Sur les frais irrépétibles
Aux termes de l’article 700 du code de procédure civile, le juge condamne la partie tenue aux dépens ou qui perd son procès à payer à l’autre partie la somme qu’il détermine, au titre des frais exposés et non compris dans les dépens. Dans tous les cas, le juge tient compte de l’équité ou de la situation économique de la partie condamnée. Il peut, même d’office, pour des raisons tirées des mêmes considérations, dire qu’il n’y a pas lieu à ces condamnations.
En l’espèce, l’équité et la situation économique de Madame [G] [V] justifient de ne pas faire application de ces dispositions.
ACM HABITAT sera donc débouté de sa demande à ce titre.
Sur l’exécution provisoire
Aux termes de l’article 514-1 du code de procédure civile, le juge statuant en référé ne peut écarter l’exécution provisoire qui est, aux termes de l’article précédent, de droit pour les décisions de première instance.

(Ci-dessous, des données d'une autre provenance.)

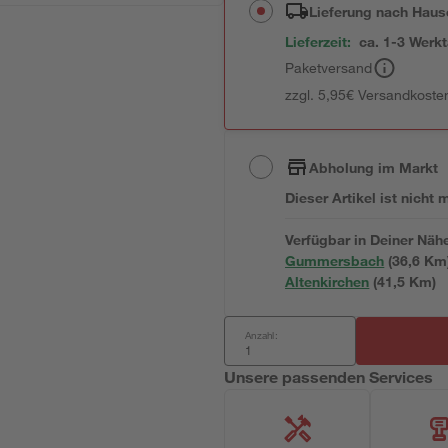
Lieferung nach Haus
Lieferzeit:
ca. 1-3 Werk
Paketversand
zzgl. 5,95€ Versandkosten
Abholung im Markt
Dieser Artikel ist nicht
Verfügbar in Deiner Näh
Gummersbach
(
36,6
 Km
Altenkirchen
(
41,5
 Km)
Anzahl:
Unsere passenden Services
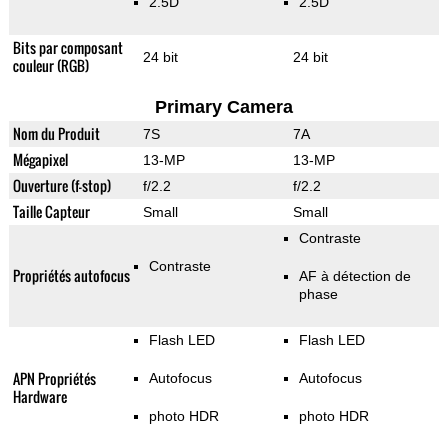
2.5D
2.5D
Bits par composant
24 bit
24 bit
couleur (RGB)
Primary Camera
Nom du Produit
7S
7A
Mégapixel
13-MP
13-MP
Ouverture (f-stop)
f/2.2
f/2.2
Taille Capteur
Small
Small
Contraste
Contraste
Propriétés autofocus
AF à détection de
phase
Flash LED
Flash LED
APN Propriétés
Autofocus
Autofocus
Hardware
photo HDR
photo HDR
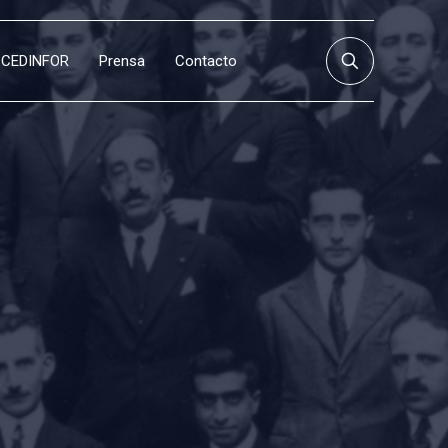
CEDINFOR
Prensa
Contacto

L’exécution provisoire sera donc constatée.
PAR CES MOTIFS
Statuant publiquement en qualité de juge des référés, par ordonnance contradictoire rendue en premier ressort,
DÉCLARONS RECEVABLE l’action en référé,
CONSTATONS que la demande de consat de la résiliation du bail pour défaut d’assurance est devenue sans objet,
CONSTATONS que les conditions d’acquisition de la clause résolutoire figurant au bail signé le 11 avril 2023 et ayant pris effet le 1er mai 2023 entre ACM HABITAT et Madame [G] [V] concernant l’immeuble à usage d’habitation situé [Adresse 2] sont réunies à la date du 7 novembre 2024, en raison des impayés locatifs,
CONDAMNONS Madame [G] [V] à payer à ACM HABITAT la somme provisionnelle de 4512,18 euros représentant l’arriéré de loyers, charges et indemnités d’occupation arrêté à la date du 27 mars 2025, mensualité du mois de mars comprise,
AUTORISONS Madame [G] [V] à se libérer de la dette, outre le loyer et les charges courants, en 35 versements mensuels de 125 euros et une 36ème mensualité qui soldera la dette,
PRÉCISONS que chaque versement devra intervenir le 15 du mois, et pour le premier versement, au plus tard le 15 du mois suivant la signification de la présente ordonnance,
SUSPENDONS les effets de la clause résolutoire pendant l’exécution des délais accordés,
DISONS que si les délais accordés sont entièrement respectés, la clause résolutoire sera réputée n’avoir jamais été acquise,
DISONS qu’en revanche, à défaut de paiement d’une seule mensualité à son échéance, qu’elle soit due au titre du loyer et des charges courants ou de l’arriéré, la clause de résiliation de plein droit reprendra son plein et entier effet, de sorte que, le bail étant résilié, Madame [G] [V] :
— sera tenue de régler immédiatement la totalité des sommes restant dues,
— qu’à défaut pour Madame [G] [V] d’avoir volontairement libéré les lieux indûment occupés avec toutes les personnes et biens s’y trouvant de son chef, dans les deux mois de la signification d’un commandement de quitter les lieux, il sera procédé à son expulsion, au besoin avec le concours de la force publique et l’aide d’un serrurier, et il sera procédé, conformément à l’article L. 433-1 du code des procédures civiles d’exécution, au transport des meubles laissés dans les lieux, à ses frais, dans tel garde-meuble désigné par la personne expulsée ou à défaut par le bailleur,
— devra payer une indemnité mensuelle d’occupation égale au montant du loyer, augmenté des charges courantes applicables au jour de la résiliation de plein droit du bail le 7 novembre 2024, jusqu’à la date de la libération effective et définitive des lieux, caractérisée par la restitution des clés au bailleur ou à son mandataire, avec le cas échéant, indexation selon les dispositions contractuelles,
DÉBOUTONS ACM HABITAT de ses autres demandes,
CONDAMNONS Madame [G] [V] aux dépens,
DISONS que s’il devait être exposés des dépens pour l’exécution de la décision, ils seraient à la charge de Madame [G] [V],
DISONS n’y avoir lieu à application de l’article 700 du code de procédure civile et DÉBOUTONS ACM HABITAT de sa demande de ce chef,
CONSTATONS l’exécution provisoire,
DISONS qu’une copie de la présente décision sera transmise au représentant de l’État dans le département.
Ainsi jugé et mis à disposition au greffe les jour, mois et an que dessus et signé par le Juge et le Greffier.